Minors (Court Consent to Relationships) Legislation Act 2018

8 Sections 18 to 21 replaced

Replace sections 18 to 21 with:

18 Marriage of persons 16 and 17 years of age

(1)

This section applies if, on the date on which notice of an intended marriage is given under section 23,—

(a)

either party to the intended marriage is aged 16 or 17 years; or

(b)

both parties to the intended marriage are aged 16 or 17 years.

(2)

If this section applies, a Registrar must not issue a marriage licence authorising the intended marriage, or solemnise the marriage, unless a Family Court Judge has, under this section, consented to the intended marriage.

(3)

A party to an intended marriage who is aged 16 or 17 years must apply to the Family Court for a Family Court Judge’s consent to the intended marriage, and a joint application may be made if both parties to the intended marriage are aged 16 or 17 years.

(4)

A Family Court Judge may, on receipt of an application made under subsection (3), consent to the intended marriage only if the Judge is satisfied that, for each party to the intended marriage aged 16 or 17 years,—

(a)

the party has made the application voluntarily, free of undue influence or coercion; and

(b)

the party understands the consequences of the application and wants the Judge to consent to the intended marriage; and

(c)

the intended marriage is in the party’s interests.

(5)

In determining whether the intended marriage is in a party’s interests, the matters the Judge must take into account include, without limitation,—

(a)

the age and maturity of the party; and

(b)

the party’s views; and

(c)

any views of the party’s parents and guardians that can reasonably be ascertained; and

(d)

any other information available to the court relevant to the party’s application.

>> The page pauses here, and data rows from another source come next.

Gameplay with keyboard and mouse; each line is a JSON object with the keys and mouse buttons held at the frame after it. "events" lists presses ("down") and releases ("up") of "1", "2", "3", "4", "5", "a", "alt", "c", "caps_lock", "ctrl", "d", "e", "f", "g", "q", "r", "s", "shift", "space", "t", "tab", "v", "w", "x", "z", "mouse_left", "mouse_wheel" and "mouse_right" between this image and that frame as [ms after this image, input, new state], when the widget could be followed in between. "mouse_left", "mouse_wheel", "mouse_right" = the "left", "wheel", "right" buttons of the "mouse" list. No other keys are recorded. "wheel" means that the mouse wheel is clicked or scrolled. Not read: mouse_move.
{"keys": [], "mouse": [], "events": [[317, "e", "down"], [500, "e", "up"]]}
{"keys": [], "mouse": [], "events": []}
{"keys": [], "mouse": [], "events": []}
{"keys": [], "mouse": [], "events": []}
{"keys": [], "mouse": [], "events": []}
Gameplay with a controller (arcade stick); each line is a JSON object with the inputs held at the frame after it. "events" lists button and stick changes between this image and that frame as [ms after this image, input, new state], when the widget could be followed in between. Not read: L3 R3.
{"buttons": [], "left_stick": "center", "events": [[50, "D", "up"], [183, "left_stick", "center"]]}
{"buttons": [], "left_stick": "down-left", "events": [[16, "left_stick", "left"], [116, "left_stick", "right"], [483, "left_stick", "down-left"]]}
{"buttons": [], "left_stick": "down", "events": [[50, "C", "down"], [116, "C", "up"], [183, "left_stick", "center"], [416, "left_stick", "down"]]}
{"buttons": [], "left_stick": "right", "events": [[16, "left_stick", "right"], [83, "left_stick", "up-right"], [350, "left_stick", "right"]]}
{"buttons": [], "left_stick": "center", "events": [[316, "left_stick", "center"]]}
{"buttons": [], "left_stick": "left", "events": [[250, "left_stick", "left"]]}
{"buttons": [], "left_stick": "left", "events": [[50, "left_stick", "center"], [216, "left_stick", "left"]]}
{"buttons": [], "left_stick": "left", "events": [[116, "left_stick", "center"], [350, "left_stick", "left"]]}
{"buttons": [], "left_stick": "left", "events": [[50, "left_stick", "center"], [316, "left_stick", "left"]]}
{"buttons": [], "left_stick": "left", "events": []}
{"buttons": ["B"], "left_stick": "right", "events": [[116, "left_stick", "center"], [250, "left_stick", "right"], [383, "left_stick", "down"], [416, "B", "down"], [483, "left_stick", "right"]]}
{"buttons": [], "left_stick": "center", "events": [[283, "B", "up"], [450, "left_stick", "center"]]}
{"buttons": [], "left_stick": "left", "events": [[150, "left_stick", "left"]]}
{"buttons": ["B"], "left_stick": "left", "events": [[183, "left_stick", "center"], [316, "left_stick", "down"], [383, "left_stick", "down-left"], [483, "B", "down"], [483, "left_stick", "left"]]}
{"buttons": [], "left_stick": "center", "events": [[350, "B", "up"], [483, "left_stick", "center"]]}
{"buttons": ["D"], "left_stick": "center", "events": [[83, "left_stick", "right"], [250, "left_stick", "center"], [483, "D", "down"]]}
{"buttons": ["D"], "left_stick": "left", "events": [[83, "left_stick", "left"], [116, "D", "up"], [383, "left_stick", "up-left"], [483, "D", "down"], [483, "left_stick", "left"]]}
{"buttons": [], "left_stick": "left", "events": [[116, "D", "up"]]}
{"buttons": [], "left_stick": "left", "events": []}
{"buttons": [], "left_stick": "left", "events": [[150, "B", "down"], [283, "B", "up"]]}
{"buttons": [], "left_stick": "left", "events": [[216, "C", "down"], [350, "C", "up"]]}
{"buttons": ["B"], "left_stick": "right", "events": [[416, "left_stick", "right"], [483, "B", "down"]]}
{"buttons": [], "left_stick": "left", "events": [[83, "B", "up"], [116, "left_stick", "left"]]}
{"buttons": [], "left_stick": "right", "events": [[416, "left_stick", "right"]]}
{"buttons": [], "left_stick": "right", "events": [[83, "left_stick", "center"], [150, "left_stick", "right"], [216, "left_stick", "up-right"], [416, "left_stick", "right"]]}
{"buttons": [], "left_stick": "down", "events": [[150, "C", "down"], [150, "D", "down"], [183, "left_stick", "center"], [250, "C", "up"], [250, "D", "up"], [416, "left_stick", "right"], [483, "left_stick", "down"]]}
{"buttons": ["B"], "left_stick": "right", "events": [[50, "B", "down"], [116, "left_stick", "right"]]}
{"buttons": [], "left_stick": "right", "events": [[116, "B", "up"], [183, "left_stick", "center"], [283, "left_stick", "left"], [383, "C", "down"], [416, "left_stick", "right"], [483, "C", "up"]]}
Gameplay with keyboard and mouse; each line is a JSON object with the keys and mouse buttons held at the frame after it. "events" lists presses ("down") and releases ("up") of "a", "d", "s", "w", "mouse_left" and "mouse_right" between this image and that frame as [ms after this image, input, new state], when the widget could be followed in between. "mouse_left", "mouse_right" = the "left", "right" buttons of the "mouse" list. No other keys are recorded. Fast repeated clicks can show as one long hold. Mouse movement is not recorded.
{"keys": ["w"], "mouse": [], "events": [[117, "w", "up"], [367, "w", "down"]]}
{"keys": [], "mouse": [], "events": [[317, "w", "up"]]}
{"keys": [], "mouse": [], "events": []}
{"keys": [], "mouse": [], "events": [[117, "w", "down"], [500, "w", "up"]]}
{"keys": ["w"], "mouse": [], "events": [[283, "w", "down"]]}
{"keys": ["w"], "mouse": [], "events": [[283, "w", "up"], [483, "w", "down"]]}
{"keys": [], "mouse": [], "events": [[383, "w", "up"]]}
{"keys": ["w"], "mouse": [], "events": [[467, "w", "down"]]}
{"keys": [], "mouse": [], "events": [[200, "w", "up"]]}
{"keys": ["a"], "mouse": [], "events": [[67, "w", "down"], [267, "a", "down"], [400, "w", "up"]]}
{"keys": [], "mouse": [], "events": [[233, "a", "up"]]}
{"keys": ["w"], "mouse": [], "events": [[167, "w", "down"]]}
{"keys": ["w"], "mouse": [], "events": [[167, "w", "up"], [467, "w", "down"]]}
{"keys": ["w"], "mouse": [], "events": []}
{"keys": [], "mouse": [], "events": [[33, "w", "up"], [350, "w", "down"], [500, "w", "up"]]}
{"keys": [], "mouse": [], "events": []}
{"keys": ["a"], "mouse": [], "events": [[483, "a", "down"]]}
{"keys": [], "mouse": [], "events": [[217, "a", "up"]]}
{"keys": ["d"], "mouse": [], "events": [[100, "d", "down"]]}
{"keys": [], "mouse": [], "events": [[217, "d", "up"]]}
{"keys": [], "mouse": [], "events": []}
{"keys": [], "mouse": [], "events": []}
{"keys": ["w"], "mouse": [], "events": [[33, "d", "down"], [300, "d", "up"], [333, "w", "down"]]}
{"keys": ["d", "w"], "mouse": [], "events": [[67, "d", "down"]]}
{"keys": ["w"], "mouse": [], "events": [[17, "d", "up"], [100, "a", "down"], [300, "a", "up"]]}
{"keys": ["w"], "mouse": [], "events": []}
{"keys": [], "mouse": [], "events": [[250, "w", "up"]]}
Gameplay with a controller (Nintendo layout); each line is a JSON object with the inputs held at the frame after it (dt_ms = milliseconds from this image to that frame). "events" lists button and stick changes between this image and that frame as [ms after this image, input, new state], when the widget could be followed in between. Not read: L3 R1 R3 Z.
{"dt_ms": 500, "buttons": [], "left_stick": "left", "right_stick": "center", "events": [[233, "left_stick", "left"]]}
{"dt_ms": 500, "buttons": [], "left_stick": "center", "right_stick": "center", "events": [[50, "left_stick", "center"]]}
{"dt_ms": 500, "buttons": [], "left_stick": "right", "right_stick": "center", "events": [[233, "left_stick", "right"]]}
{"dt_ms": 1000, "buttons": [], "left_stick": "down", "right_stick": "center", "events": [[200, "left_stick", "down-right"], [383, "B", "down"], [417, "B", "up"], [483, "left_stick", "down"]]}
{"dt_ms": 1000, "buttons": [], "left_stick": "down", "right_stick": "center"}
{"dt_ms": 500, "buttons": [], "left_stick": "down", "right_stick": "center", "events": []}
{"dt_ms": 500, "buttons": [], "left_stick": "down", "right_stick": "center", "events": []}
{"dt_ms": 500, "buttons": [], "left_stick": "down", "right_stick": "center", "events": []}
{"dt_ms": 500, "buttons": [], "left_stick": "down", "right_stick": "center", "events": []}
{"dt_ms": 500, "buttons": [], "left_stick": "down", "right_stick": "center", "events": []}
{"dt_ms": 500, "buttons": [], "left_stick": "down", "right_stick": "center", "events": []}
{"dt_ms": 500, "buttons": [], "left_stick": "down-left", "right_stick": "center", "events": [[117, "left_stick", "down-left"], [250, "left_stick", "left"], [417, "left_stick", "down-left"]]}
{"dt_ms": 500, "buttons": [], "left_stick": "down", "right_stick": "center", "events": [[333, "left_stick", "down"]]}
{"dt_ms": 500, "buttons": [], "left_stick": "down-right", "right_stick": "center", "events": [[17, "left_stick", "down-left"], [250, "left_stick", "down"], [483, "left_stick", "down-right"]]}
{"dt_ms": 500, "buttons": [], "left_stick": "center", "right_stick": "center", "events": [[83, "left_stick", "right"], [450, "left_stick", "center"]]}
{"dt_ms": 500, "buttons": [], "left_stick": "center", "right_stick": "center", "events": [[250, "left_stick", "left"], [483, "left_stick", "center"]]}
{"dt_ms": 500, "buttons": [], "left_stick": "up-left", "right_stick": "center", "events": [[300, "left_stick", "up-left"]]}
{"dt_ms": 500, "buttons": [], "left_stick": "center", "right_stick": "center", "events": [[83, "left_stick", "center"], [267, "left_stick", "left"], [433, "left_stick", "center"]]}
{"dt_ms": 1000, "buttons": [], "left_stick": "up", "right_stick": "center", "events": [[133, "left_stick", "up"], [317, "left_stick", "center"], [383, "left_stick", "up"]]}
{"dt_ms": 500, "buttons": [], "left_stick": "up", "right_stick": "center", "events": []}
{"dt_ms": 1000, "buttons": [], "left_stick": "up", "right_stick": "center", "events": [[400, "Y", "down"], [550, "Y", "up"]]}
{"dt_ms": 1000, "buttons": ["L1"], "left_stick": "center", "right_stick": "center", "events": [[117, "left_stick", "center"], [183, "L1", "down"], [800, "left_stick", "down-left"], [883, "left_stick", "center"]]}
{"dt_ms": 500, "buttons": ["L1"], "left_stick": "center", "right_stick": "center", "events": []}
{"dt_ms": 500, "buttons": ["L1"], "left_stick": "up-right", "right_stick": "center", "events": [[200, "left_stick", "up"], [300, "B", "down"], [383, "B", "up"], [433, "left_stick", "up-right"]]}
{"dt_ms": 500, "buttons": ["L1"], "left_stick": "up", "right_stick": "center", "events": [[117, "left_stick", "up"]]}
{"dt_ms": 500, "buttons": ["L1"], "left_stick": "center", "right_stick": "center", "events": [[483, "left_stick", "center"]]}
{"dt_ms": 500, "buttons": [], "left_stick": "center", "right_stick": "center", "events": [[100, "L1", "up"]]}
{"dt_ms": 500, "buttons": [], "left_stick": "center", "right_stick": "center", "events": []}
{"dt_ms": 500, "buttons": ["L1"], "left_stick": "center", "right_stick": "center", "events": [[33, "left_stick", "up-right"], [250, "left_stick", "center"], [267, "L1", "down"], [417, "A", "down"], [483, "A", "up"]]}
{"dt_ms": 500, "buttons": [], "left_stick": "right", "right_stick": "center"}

19 Court may appoint lawyers in proceedings under section 18

(1)

In any proceedings under section 18, the Family Court Judge may appoint a lawyer to represent the applicant if the Judge is satisfied that the appointment is necessary or desirable.

(2)

In any proceedings under section 18, the Family Court Judge may (whether or not an appointment is made under subsection (1))—

(a)

appoint a lawyer to assist the court; or

(b)

direct a Registrar of the court to appoint a lawyer to assist the court.

(3)

The fees and expenses of a lawyer appointed under subsection (1) or (2) must—

(a)

be determined in accordance with regulations made under section 16D of the Family Court Act 1980 or, if no such regulations are made, by a Registrar of the Family Court; and

(b)

be paid in accordance with that determination out of public money appropriated by Parliament for the purpose.

(4)

An invoice for fees and expenses rendered by a lawyer appointed under this section must be given to the Registrar of the court in which the proceedings were heard, and the Registrar may decide to adjust the amount of the invoice.

(5)

If the lawyer is dissatisfied with the decision of the Registrar as to the amount of the invoice, the lawyer may, within 14 days after the date of the decision, apply to a Judge of the court to review the decision, and the Judge may make any order varying or confirming the decision that the Judge considers fair and reasonable.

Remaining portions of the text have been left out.